D’autres réponses sont l’implication des citoyens dans les projets d’énergie renouvelable de leur territoire, leur sensibilisation à la non-soutenabilité de nos consommations, ou encore l’acceptation à payer un prix de facture plus élevé car finançant des externalités positives majeures : ce sont autant de leviers qui agissent sur les aspects psycho-sociaux de la consommation d’énergie.
Enercoop a ainsi mis en place un outil participatif pour guider les ménages dans leurs économies d’énergie (le « Wiki des économies d’énergie »), et propose un accompagnement en six semaines pour maîtriser sa consommation (les formations « Dr Watt »). Une solution de lutte contre la précarité énergétique et de micro-don sur facture a également été créée : Énergie Solidaire.

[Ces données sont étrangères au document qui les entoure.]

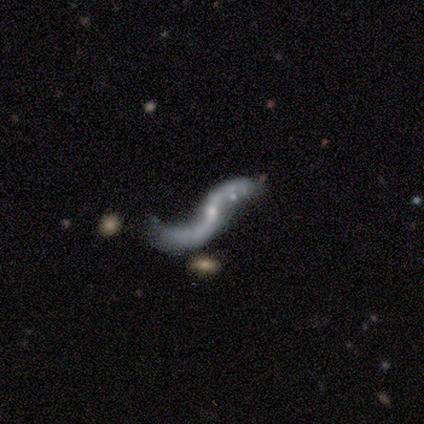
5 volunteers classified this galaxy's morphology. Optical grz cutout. It shows a featured or disk galaxy (100%) with a strong bar (40%, tied with weak), 2 (80%) loose (80%) spiral arms (100%) and a small central bulge (60%). Merging: none (60%).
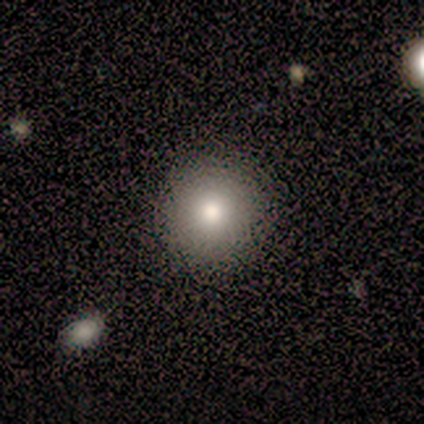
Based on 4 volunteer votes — smooth-or-featured: smooth: 100% | featured or disk: 0% | star or artifact: 0%
  how-rounded: round: 75% | in between: 25% | cigar-shaped: 0%
  merging: none: 100% | minor disturbance: 0% | major disturbance: 0% | merger: 0%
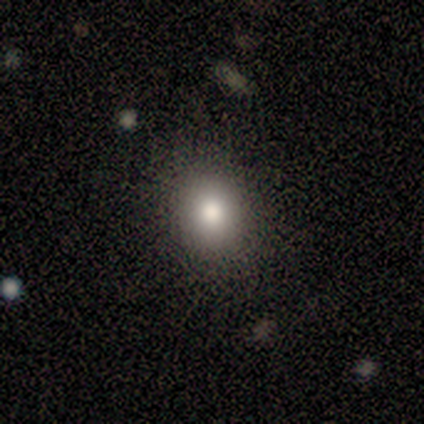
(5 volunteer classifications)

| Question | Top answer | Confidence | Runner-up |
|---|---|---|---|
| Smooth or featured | smooth | 80% | star or artifact (20%) |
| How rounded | round | 50% | tied: in between (50%) |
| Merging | none | 100% | — |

La réflexion sur la maîtrise de l’énergie peut aussi être intégrée dès l’amont. la maîtrise locale des retombées économiques permet en effet de décider leur affectation, en recherchant une cohérence globale. Par exemple, les coactionnaires du parc éolien citoyen de la Jacterie, soutenu par Énergie Partagée, ont décidé d’allouer une partie des bénéfices au financement des actions de maîtrise de l’énergie sur le territoire (projet dédié de l’espace info-énergie, actions de sensibilisation lors de journées des associations, financement d’actions de solidarité contre la précarité énergétique).
Impliquer les territoires dans une transition énergétique durable économiquement
La transition énergétique c’est un changement des comportements de consommation mais aussi un changement du paysage énergétique au service d’un développement économique local. les énergies renouvelables, très décentralisées, peuvent constituer des nouvelles sources de revenus importantes pour les territoires. Elles permettent également un renforcement de leurs capacités à agir, à condition que les flux financiers et les capacités de décision soient relocalisés, au-delà des simples retombées fiscales des projets.
À La Chapelle-Montreuil (Mayenne), le parc éolien est un projet de territoire.
Enercoop et Énergie Partagée accompagnent cette revitalisation de l’économie :
En soutenant les acteurs locaux qui souhaitent développer en propre ou co-développer avec une société classique des projets d’énergie renouvelable : c’est l’action même d’Énergie Partagée sur les 300 projets qu’elle accompagne. À la Chapelle-Montreuil (Mayenne), suite au démarchage d’un développeur éolien en 2006, la mairie s’est tournée vers Énergie Partagée et Sergies pour que ce parc éolien devienne un projet de territoire. le parc de trois éoliennes est mis en service en 2017, sans aucune opposition durant l’enquête publique ni recours. 100 % du capital est détenu par la SEM locale Sergies et par les citoyens à travers Énergie Partagée.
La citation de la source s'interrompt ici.